I am sure libraries such as SDL does not support this natively and I have a feeling writing one would be both complicated and expensive in terms of CPU (Exactly how does a bitmap blitted to position 2.5, 10.75 look like? My intuition tells me that the pixels will be quite a bit smeared and that I might not want to treat beautiful 2d art in this way). Does anyone have any insight? :)

If you cache your bitmaps at subpixel positions, it's only expensive in terms of RAM and CPU cache. But you're probably better off not using subpixel rendering.

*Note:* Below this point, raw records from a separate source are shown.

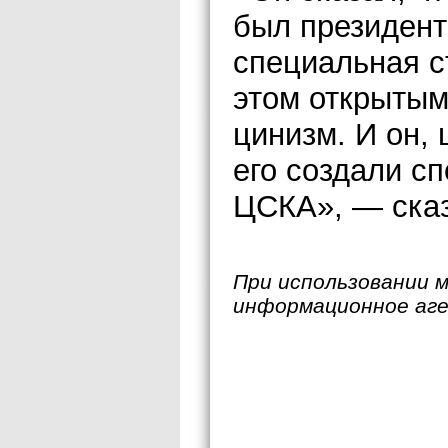
был президент
специальная с
этом открытым 
цинизм. И он, 
его создали с
ЦСКА», — ска
При использовании 
информационное аг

One thing you can do is support doubled, tripled, and maybe even quadrupled resolutions. This lets you trade performance for smoothness if you have performance to spare.

serg3d
07-18-2004, 09:51 PM
@ Karukef: You can nevre new a result of HW AA before you try. Enough to say is that different manufacturers use different AA algorithms. All in all AA usually looks good for modern card, you can control the "amount" of AA (off line, during initialization). If you don't use scaling/rotation you can use some fuzzy alpha edges on your sparites and don't need AA at all. If you use them you will have some smearing, wether it's in SW or HW

@ MiceHead: PC based SW 3d techniques don't port to cell phones easyly (samm staff porting of cause, but with the lot of tweaking). They don't have floating point, their CPU have very different instruction set and timing, small screen change vertex/fill rate ratios relationships. Opposite in the near future game-oriented phones will have HW 3d support, OpenGL ES or J184. So paradoxally you would have more portability with HW renderer for PC->phones.

MiceHead
07-19-2004, 07:46 AM
PC based SW 3d techniques don't port to cell phones easyly (samm staff porting of cause, but with the lot of tweaking).

I was actually referring to 2D blitting; I haven't done any 3D work on Palm or Pocket PC devices, so I can't render (no pun intended!) an opinion on that.